Let us see how to make a delicious Subzi with Ridge Gourd, Pan Fried chopped eggplant and few Indian Spices. I added Coconut Milk to enhance the flavor. This dish is one of my top favorite side dishes to go with Roti, Rice etc.
Ridge Gourd / Thurai / Peerkangai – 25o Gms
Brinjal – 200 Gms
Oil – 1tbsp + 1 tbsp
Cumin Seeds – ½ tsp
Green Chilli – 2 (chopped)
Red Chilli Powder – ½ tsp
Coriander Seed Powder – 1 tsp
Turmeric Powder – 1/8 tsp
Tomato – 1 (crushed)
Salt – to suit one’s taste
Coconut Milk – ½ cup
Finely Chopped Cilantro (Coriander Leaves) – 1 tbsp
Peel the Ridge Gourd and cut into pieces. Cut the Brinjals into Cubes.
Keep them ready. Soak the cut Brinjals in water with little Salt to prevent discoloration.

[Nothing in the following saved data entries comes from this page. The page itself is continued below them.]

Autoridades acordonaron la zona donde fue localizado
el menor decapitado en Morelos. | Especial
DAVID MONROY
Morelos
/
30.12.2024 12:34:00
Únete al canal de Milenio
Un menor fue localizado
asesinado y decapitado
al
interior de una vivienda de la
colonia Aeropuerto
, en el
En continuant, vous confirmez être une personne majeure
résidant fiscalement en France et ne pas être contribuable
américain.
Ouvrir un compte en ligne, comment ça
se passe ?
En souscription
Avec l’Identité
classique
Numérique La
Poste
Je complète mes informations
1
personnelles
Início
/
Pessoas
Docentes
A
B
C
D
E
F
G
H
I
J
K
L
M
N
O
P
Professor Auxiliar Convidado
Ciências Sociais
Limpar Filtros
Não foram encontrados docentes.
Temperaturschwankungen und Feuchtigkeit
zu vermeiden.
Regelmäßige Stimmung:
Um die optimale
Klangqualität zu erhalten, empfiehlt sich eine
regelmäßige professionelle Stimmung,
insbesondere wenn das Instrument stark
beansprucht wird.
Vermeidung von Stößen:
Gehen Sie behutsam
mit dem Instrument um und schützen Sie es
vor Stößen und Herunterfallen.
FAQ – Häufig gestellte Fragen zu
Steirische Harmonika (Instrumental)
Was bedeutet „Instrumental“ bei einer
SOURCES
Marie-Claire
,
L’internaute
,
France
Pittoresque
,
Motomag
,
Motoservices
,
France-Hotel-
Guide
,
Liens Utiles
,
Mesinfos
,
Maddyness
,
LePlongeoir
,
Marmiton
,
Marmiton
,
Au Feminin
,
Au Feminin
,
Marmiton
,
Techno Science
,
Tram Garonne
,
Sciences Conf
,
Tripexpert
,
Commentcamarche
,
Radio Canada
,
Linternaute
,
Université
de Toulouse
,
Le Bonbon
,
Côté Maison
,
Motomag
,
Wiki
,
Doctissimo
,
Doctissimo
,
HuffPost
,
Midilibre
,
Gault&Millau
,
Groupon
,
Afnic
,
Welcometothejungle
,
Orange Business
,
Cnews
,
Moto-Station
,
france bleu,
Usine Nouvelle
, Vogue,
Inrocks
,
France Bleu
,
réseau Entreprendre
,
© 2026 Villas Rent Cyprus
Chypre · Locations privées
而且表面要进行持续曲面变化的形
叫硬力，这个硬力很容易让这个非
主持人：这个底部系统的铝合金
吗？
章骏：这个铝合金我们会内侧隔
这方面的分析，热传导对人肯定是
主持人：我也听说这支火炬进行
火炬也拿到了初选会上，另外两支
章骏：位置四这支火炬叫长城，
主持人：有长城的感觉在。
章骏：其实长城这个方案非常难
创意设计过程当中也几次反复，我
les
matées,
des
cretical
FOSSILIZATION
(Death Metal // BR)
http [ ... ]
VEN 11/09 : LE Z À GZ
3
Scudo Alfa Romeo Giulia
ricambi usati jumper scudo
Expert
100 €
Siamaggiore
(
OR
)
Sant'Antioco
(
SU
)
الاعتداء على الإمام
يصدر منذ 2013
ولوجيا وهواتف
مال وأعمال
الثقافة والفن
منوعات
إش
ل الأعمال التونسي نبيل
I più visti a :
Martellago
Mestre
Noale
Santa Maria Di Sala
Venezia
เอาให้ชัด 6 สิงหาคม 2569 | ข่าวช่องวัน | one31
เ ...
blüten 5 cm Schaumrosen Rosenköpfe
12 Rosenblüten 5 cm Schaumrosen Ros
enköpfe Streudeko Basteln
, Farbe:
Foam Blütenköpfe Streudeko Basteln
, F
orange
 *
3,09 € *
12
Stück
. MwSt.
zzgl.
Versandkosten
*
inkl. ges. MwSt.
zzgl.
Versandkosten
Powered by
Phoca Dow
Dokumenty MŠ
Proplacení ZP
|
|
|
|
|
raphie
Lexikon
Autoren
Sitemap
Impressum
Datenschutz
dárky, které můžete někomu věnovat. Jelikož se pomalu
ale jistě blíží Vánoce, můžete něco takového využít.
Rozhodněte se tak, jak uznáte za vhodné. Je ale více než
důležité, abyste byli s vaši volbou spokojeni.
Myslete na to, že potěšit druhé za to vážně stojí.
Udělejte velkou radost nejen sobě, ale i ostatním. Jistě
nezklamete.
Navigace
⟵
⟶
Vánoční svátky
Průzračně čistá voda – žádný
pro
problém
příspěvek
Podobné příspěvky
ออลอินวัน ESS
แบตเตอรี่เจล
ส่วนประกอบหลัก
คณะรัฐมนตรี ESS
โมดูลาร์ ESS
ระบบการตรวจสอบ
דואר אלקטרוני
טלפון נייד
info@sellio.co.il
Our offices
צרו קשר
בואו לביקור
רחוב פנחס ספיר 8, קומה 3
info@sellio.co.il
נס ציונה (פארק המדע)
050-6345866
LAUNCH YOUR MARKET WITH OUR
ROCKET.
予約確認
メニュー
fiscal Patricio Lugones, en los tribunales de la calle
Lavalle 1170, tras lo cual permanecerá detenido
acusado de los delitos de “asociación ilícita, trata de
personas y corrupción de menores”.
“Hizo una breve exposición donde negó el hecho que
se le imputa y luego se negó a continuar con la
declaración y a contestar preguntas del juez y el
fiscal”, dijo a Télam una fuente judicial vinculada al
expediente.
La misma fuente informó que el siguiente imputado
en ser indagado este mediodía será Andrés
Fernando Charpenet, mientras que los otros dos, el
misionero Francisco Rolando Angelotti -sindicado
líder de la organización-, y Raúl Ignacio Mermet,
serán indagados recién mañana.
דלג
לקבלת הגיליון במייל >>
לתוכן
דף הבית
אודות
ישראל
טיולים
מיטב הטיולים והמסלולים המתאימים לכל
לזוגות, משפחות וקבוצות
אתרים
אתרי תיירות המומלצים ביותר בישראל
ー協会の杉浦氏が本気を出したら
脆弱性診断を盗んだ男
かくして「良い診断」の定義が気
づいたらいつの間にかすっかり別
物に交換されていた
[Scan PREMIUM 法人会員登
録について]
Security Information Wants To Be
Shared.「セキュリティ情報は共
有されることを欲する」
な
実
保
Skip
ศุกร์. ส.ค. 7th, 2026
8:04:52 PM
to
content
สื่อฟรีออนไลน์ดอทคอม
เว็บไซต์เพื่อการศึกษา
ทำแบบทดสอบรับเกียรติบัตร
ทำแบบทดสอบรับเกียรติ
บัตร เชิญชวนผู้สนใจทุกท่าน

Heat a tbsp of Oil in a wide pan. Drain the Brinjals and add to the pan. Roast them with some Salt till they get cooked well. Transfer to a plate or a small bowl and keep aside.
Add 1 more tbsp of Oil to the same pan. Add Cumin Seeds. When they crackle, add Green Chillies and cook for 30 to 40 seconds. Add the chopped Ridge Gourd, crushed Tomato and the dry spices one by one. Mix every time. Cook till the Masala is cooked well.
Add a cup of water. Adjust the spices, if required. Cover with a lid and simmer for 6 to 8 minutes in low to medium flame. Add the roasted Brinjals. Add the Coconut Milk. Cook for 2 minutes in low flame.
Add the Cilantro and mix well.
Transfer to a serving bowl. Serve hot with Roti or Rice.
You can use Fresh Home Made Coconut Milk or you can prepare Coconut milk with Coconut Milk Powder bought from store.